Several other animals can also carry these two types of salmonella. Occasional findings of S. Pullorum and S. Gallinarum are reported in humans. If mammals, including humans, become infected the disease is relatively mild and transient.
Disease symptoms
Symptoms in poultry and turkey flocks infected with S. Pullorum or S. Gallinarum are very similar. It is mainly young birds that develop disease symptoms, including weakness, loss of appetite, poor growth and white, loose droppings. If signs of high mortality, up to 100 per cent, and uneven growth in young chickens (0 to three weeks of age) is noted it is important to investigate if S. Pullorum or S. Gallinarum could be the cause.
A reduced hatchability can be seen since chicken foetuses are dying in the egg before hatching, due to the transmission of the bacteria from the hen to the egg before it is laid. The animals can also become infected by direct contact with infected animals and through the droppings, sometimes as early as in the incubator.
S. Gallinarum can, unlike S. Pullorum, cause disease in adult birds. Symptoms that can be seen are increased mortality in the flock, poor general condition (such as ruffled feathers, pale and small crest), diarrhoea, decreased feed consumption, reduced egg production and decreased hatchability.
The chickens that survive infection with S. Pullorum or S. Gallinarum, as well as birds that are infected in adulthood, often become chronic carriers of the bacteria without seeming ill. These chronic carriers will excrete the bacterium through droppings and eggs for a long time.
History and disease control
Controlling pullorum disease and fowl typhoid has a long historical tradition in Sweden. Already in the 1920´s the poultry industry took, at that time Sweden’s General Poultry Breeding Association, the initiative for mandatory blood testing for the control of poultry farms in the country. In the early 1930´s, the diseases were included in Swedish legislation and they came to be fought very actively and at a considerable cost to the poultry industry and individual animal owners during the following decades. The last case was reported in 1962 and thereafter the disease was considered to be completely eradicated. Nevertheless, in 2001 pullorum disease was detected in two chicken flocks in Stockholm County. The disease was eradicated and has not been detected since. It is unclear how the disease entered the flocks.
To ensure that Swedish commercial breeding poultry (breeding stock of laying hens as well as chickens and turkeys for fattening) are free of S. Pullorum and S. Gallinarum the infections are routinely monitored by mandatory blood testing in the so-called Poultry Health Program. There are no records of the status of pullorum disease and fowl typhoid in backyard poultry. The possibility to detect S. Pullorum and S. Gallinarum in these birds is dependent on animal owners sending in dead animals, blood-, or faecal samples for examination.
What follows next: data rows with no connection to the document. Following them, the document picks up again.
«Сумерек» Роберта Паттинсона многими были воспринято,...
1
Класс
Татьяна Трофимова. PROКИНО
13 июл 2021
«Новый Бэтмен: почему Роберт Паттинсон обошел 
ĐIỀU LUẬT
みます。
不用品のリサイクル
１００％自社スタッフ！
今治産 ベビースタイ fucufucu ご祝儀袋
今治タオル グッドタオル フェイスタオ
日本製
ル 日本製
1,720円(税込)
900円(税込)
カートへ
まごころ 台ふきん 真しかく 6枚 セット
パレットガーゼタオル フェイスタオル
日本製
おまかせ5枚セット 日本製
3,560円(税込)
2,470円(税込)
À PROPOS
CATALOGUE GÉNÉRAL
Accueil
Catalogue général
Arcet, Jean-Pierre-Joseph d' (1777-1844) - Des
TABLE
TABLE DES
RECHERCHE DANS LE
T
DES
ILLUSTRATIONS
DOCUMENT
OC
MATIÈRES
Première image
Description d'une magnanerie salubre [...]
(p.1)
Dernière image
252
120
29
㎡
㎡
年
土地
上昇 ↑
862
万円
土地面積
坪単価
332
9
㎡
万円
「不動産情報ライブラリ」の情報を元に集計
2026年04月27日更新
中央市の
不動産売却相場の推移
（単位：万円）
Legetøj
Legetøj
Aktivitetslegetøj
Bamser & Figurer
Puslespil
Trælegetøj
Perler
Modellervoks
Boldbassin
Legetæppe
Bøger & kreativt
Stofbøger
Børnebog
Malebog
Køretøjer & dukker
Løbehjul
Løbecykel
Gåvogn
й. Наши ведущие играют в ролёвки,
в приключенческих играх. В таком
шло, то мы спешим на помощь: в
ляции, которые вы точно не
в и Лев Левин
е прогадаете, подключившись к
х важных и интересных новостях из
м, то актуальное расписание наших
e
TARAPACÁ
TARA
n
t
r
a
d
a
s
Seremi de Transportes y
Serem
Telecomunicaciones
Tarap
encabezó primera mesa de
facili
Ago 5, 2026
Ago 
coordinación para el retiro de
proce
In case of suspected infection
There is a strong determination to prevent pullorum disease and fowl typhoid from becoming endemic in Sweden again. Mainly because of major disease problems in infected flocks but also because of the hazard it presents to human health (although the symptoms are mild). Therefore, all poultry owners in Sweden are requested to contact a veterinarian when experiencing hatching problems and high mortality in young chickens.